NanoLogix, a nanobiotechnology company engaged in the development and commercialization of technologies for the creation of hydrogen bioreactors, has signed an agreement for the construction and operation of a prototype hydrogen bioreactor at the City of Erie wastewater treatment plant.

This project will utilize the proprietary intellectual property of NanoLogix in conjunction with the participation of faculty members and students from Gannon University.

We are very enthusiastic about exploring the enormous potential for converting wastewater into hydrogen. The Erie Wastewater Treatment Plant treats between 30-40 million gallons per day from the sewer system. There are thousands of plants throughout America. Success in this arena could greatly alleviate American dependence upon foreign energy sources.

—Mitchell Felder, MD, CEO of NanoLogix

Originally founded in 1989 for the development of diagnostic kits for infectious diseases, NanoLogix (originally known as InfecTech) is diversifying into technologies for the biological production of alternative sources of fuel and the remediation of toxic materials.

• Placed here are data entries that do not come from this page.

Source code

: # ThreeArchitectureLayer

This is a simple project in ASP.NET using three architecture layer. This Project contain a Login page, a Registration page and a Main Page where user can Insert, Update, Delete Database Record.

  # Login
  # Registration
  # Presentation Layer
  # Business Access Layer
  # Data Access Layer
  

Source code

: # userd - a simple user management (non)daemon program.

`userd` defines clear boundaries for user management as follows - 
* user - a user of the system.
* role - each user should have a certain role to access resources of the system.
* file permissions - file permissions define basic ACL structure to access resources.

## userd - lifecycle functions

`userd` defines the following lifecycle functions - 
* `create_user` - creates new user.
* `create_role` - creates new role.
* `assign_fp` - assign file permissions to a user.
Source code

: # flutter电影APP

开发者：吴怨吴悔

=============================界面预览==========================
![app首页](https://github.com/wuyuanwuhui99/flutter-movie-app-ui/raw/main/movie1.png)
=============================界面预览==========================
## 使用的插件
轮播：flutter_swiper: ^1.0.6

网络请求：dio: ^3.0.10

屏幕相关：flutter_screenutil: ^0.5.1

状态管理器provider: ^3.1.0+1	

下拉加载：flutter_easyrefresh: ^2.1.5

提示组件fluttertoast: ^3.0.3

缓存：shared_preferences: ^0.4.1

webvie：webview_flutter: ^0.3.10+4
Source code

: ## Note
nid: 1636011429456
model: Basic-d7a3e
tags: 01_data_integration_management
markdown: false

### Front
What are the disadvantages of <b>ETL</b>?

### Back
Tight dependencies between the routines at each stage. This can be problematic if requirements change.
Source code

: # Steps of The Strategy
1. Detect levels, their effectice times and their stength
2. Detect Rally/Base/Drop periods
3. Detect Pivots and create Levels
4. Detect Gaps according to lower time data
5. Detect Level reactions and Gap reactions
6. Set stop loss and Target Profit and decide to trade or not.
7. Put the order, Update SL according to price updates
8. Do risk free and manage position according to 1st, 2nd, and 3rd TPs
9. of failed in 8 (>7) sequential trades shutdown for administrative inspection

In particular, it is ramping up its efforts for biohydrogen production. The company recently filed six more patent applications for greatly improving the efficiency of hydrogen bioreactors.

There are two basic approaches to the microbial production of hydrogen: fermentative and photosynthetic. Clostridia species, methanogens and archeabacteria are known fermentative producers of hydrogen, while purple sulfur bacteria and green algae are examples of photosynthetic producers.

For a bioconversion process to be commercially viable, the bacterial culture needs to remain healthy and thriving, while the stability and yield of the process must be commercially useful. NanoLogix is applying its patented bacterial culturing methods with Clostridia for hydrogen production. (Earlier post.)

In a natural fermentative process, some of the hydrogen produced by Clostridia would be used (inter-species transfer) by methane-producing bacteria (methanogens) in the inoculum. Reducing or eliminating the methanogens is one approach to increasing the ultimate yield of hydrogen. Researchers have found that heat treatment is one of the effective techniques for accomplishing that.

A Clostridium bacterium will form a bacterial spore in the presence of heat, and survive. The methanogens are non-spore-forming; the heat kills them. The application of the heat process thus effectively selects for the Clostridia population and so for production of hydrogen while eliminating the competing process of methanogenesis.

NanoLogix’ process is based on combining the bacterial production of hydrogen with excess industrial heat.

Last year, NanoLogix announced that a prototype bioreactor produced biogas consisting of 50% hydrogen by volume, without any trace of methane. In May 2006, the company announced that it has begun generating hydrogen at its first commercial scaled-up hydrogen bioreactor facility at a Welch Food’s plant in Pennsylvania.



allen zheng

A competing effort coming out of New Zealand is to use wastewater/sewage treatment for algae biomass/oil production.

allen zheng

But then again, there are reports of certain algae producing H2 when deprived of sulfur. A three step process might work: 1) a flow of sewage, with solids/ non-compatibles removed, is partially processed by algae for oil/biomass 2) a desulfuration is used to remove remaining sulfur 3) a algae H2 production step. resulting water may then be further processed before release depending sewage output quality.


Another news from NNLX.

Who believes that?
Is that just a joke?

This company is running out of cash.

Fingers away!


Whats wrong with just producing good old Methane from our waste water plants??? Our local (city of 350,000 people) waste water plant produces enough methane to power generators to be completely self sufficient in electricity to run the plant, and exports their excess electricity to the national grid. Why bother producing Hydrogen for a hydrogen economy that has so much more to overcome before it can exist.?


They could use press releases as a feedstock. It would be completely self-sustaining.

h. lodge

This is 2 years old Nanologix still going stong.